╭──

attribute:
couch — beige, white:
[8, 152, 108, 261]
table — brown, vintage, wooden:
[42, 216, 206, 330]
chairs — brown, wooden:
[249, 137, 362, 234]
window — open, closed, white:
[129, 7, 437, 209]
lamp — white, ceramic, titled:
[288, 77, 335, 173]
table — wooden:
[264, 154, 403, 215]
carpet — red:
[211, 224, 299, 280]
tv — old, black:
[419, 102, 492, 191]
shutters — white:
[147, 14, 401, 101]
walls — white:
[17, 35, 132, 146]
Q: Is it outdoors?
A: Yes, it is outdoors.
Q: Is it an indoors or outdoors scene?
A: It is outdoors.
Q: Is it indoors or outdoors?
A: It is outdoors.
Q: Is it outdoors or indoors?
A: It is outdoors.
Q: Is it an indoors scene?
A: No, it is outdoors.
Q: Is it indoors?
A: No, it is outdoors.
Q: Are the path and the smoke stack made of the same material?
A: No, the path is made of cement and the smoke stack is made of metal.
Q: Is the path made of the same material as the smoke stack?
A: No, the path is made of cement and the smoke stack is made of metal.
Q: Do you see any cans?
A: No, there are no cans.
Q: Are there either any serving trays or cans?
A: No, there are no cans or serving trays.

╰──

* **GOAL OF THE EXERCISE**
Copy task. Give back the whole listing exactly as written.

* **THE COMPLETED TASK**
attribute:
couch — beige, white:
[8, 152, 108, 261]
table — brown, vintage, wooden:
[42, 216, 206, 330]
chairs — brown, wooden:
[249, 137, 362, 234]
window — open, closed, white:
[129, 7, 437, 209]
lamp — white, ceramic, titled:
[288, 77, 335, 173]
table — wooden:
[264, 154, 403, 215]
carpet — red:
[211, 224, 299, 280]
tv — old, black:
[419, 102, 492, 191]
shutters — white:
[147, 14, 401, 101]
walls — white:
[17, 35, 132, 146]
Q: Is it outdoors?
A: Yes, it is outdoors.
Q: Is it an indoors or outdoors scene?
A: It is outdoors.
Q: Is it indoors or outdoors?
A: It is outdoors.
Q: Is it outdoors or indoors?
A: It is outdoors.
Q: Is it an indoors scene?
A: No, it is outdoors.
Q: Is it indoors?
A: No, it is outdoors.
Q: Are the path and the smoke stack made of the same material?
A: No, the path is made of cement and the smoke stack is made of metal.
Q: Is the path made of the same material as the smoke stack?
A: No, the path is made of cement and the smoke stack is made of metal.
Q: Do you see any cans?
A: No, there are no cans.
Q: Are there either any serving trays or cans?
A: No, there are no cans or serving trays.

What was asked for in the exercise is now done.